# DATASET EXTRACT
============

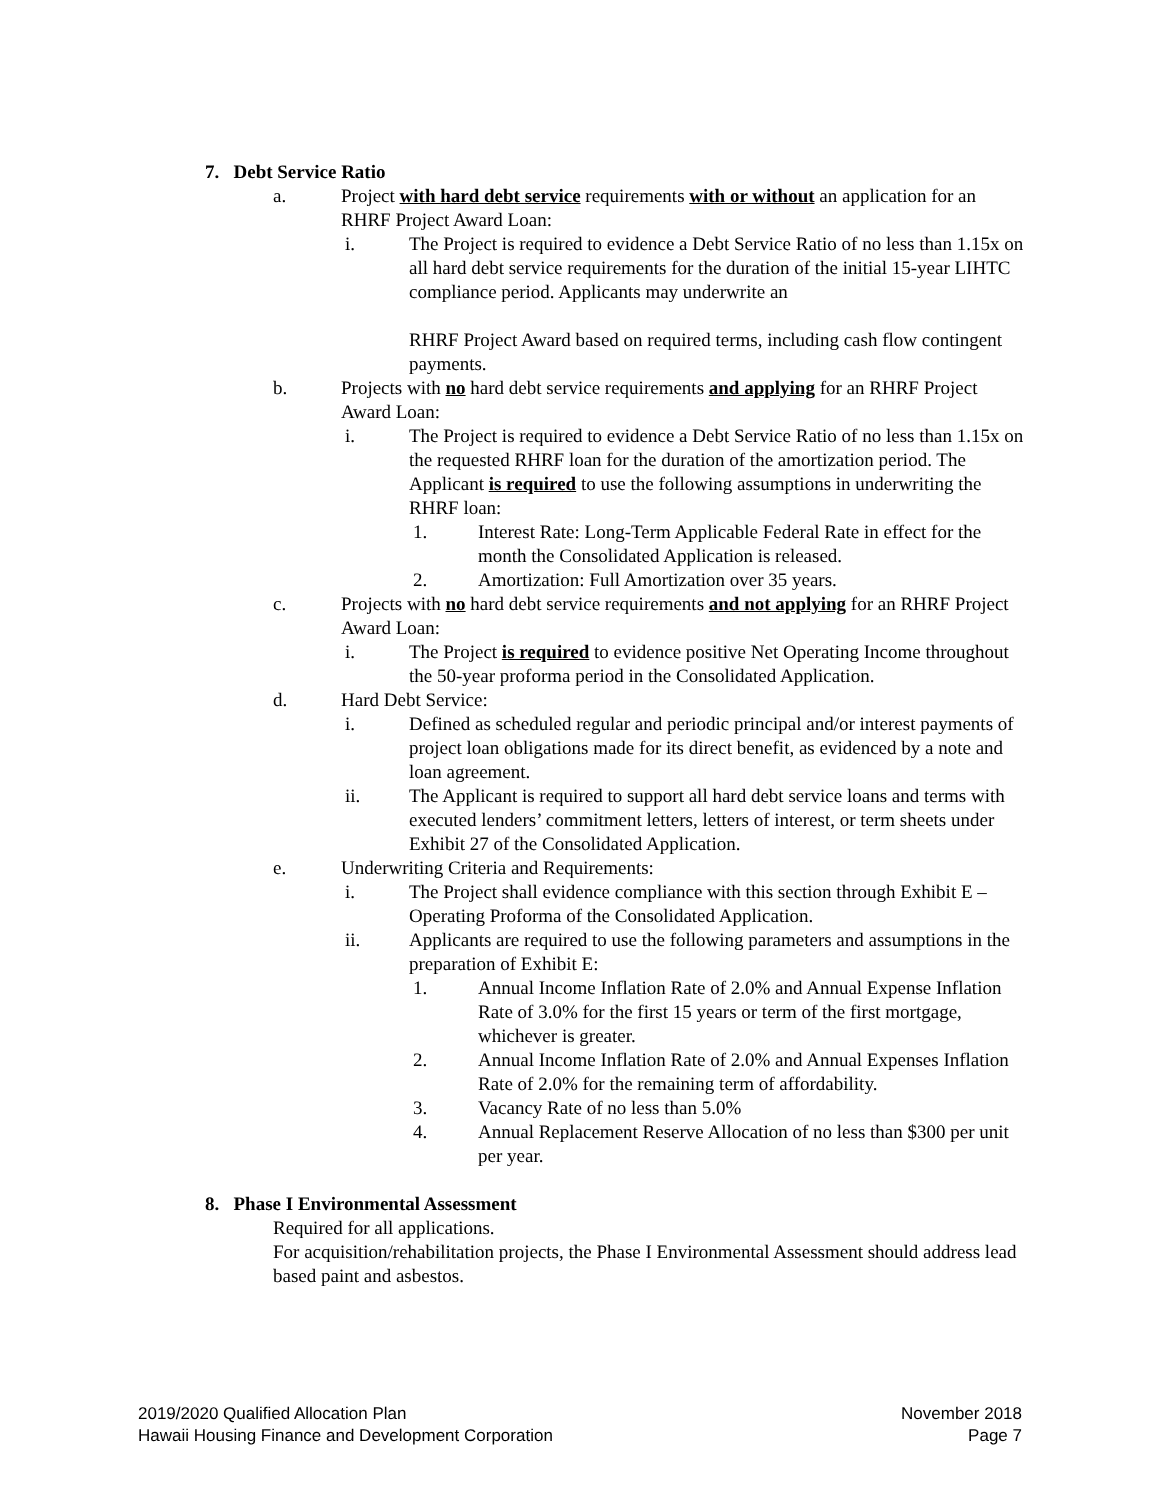7. Debt Service Ratio
a. Project with hard debt service requirements with or without an application for an RHRF Project Award Loan:
i. The Project is required to evidence a Debt Service Ratio of no less than 1.15x on all hard debt service requirements for the duration of the initial 15-year LIHTC compliance period. Applicants may underwrite an
RHRF Project Award based on required terms, including cash flow contingent payments.
b. Projects with no hard debt service requirements and applying for an RHRF Project Award Loan:
i. The Project is required to evidence a Debt Service Ratio of no less than 1.15x on the requested RHRF loan for the duration of the amortization period. The Applicant is required to use the following assumptions in underwriting the RHRF loan:
1. Interest Rate: Long-Term Applicable Federal Rate in effect for the month the Consolidated Application is released.
2. Amortization: Full Amortization over 35 years.
c. Projects with no hard debt service requirements and not applying for an RHRF Project Award Loan:
i. The Project is required to evidence positive Net Operating Income throughout the 50-year proforma period in the Consolidated Application.
d. Hard Debt Service:
i. Defined as scheduled regular and periodic principal and/or interest payments of project loan obligations made for its direct benefit, as evidenced by a note and loan agreement.
ii. The Applicant is required to support all hard debt service loans and terms with executed lenders’ commitment letters, letters of interest, or term sheets under Exhibit 27 of the Consolidated Application.
e. Underwriting Criteria and Requirements:
i. The Project shall evidence compliance with this section through Exhibit E – Operating Proforma of the Consolidated Application.
ii. Applicants are required to use the following parameters and assumptions in the preparation of Exhibit E:
1. Annual Income Inflation Rate of 2.0% and Annual Expense Inflation Rate of 3.0% for the first 15 years or term of the first mortgage, whichever is greater.
2. Annual Income Inflation Rate of 2.0% and Annual Expenses Inflation Rate of 2.0% for the remaining term of affordability.
3. Vacancy Rate of no less than 5.0%
4. Annual Replacement Reserve Allocation of no less than $300 per unit per year.
8. Phase I Environmental Assessment
Required for all applications.
For acquisition/rehabilitation projects, the Phase I Environmental Assessment should address lead based paint and asbestos.
2019/2020 Qualified Allocation Plan
Hawaii Housing Finance and Development Corporation
November 2018
Page 7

============

# YOUR GOAL
Show all lines from the records above where the word "Annual" occurs.

# FINAL ANSWER
1. Annual Income Inflation Rate of 2.0% and Annual Expense Inflation Rate of 3.0% for the first 15 years or term of the first mortgage, whichever is greater.
2. Annual Income Inflation Rate of 2.0% and Annual Expenses Inflation Rate of 2.0% for the remaining term of affordability.
4. Annual Replacement Reserve Allocation of no less than $300 per unit per year.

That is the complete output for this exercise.